ぼくが以上のように、宮台氏やイーストウッドを“批判”しても、せいぜい1日100人弱のひとが読むだけである。
宮台氏には印税がはいるが、ぼくの労働には一銭もはいらない。

これこそが、“日本の難点”である(笑)

つまり、宮台氏がわざわざ論じなくても、この国が、宮台氏のような人々によって“重武装”される未来が待っている。

宮台君にききたい;
“重武装”というのは、当然、“核武装”のことだよね。


結局、“宮台真司のようなひと”は、自分のカワイイ娘を“守る”ため、日本を重武装したいだけである。
それを“社会理論(他人が考えた)”を動員して、べちゃくっているだけである。

“娘がカワイイ”ひとの映画に過剰に共感するのみである。

“そういうこと”は、ひとりの人間の感情としては理解できる(善い)のである。
しかし、“理論”(つまり自分が“学者”である根拠)に対しては、不誠実である。

自分の感情でしかないものを、理論によってアリバイづくりするのは、“学者”として、サイテーである。

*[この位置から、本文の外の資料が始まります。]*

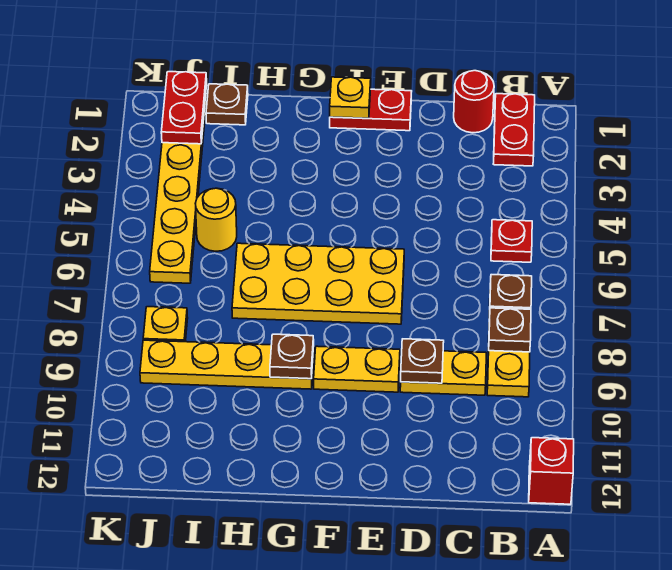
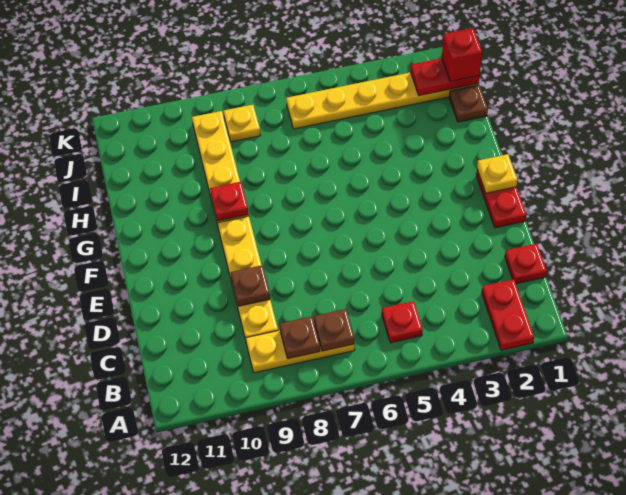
red brick A12 level 1 -> red brick J1 level 3
red plate B1:B2 level 1 -> red plate A2:B2 level 1
red round brick C1 level 1 -> red plate C1 level 1
yellow plate E6:H7 level 1 -> none
brown plate G9 level 2 -> red plate G9 level 2
yellow round brick I5 level 1 -> none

しかも、こういう詐欺によっては、“愛する娘”も守れない。
核爆発から、愛する娘のみを守る“シェルター”は、ありえないから。

こういう“事実認識”において、“宮台氏のようなひと”の認識は、突然“楽観的”になる(客観性を失う)のである。



<追記>

ぼくが、宮台氏についていちばん不可解なのは、イーストウッド新作評にあった以下のような部分である;

《私は講演旅行を同行した東浩紀氏と同じように娘を溺愛しているらしい。自分ではよく分からないが周囲からそう言われる。だが映画を見始めて数十分で完全に打ちのめされた自分を感じつつ、「なるほど、やっぱり周囲が言う通りかもしれない」と初めて思ったほどだ》

なぜ、宮台氏は“娘を溺愛していると周辺から言われる”ことが、映画を見て、” 周囲が言う通りかもしれないと 初めて思った“のであろうか?

50歳にもなって、この程度の“自己認識”しかないものに、どうして“社会認識(世界認識)”が可能なのだろうか。

やはり、”宮台真司のようなひと”は、あまったれているだけではないだろうか。




<再追記>

ぼくには“自己認識”があるので、上記ブログがすでに長すぎる(しつこい)ことは認識している。

しかし最後に、これだけは言っておきたい。

もし、“日本という社会”が変わる時がくるとすれば、ぼくではなく、女性という性をもつひとが、上記のような”娘を溺愛するバカ親父を批判しきる”ときである。

コイズミ構造改革やら、“自公か民主か”などという、“選択”では、この国を1ミリも“変える”ことはできない。

日本を“変革する”唯一の希望は、“女性の言説(感覚)”が変わることである。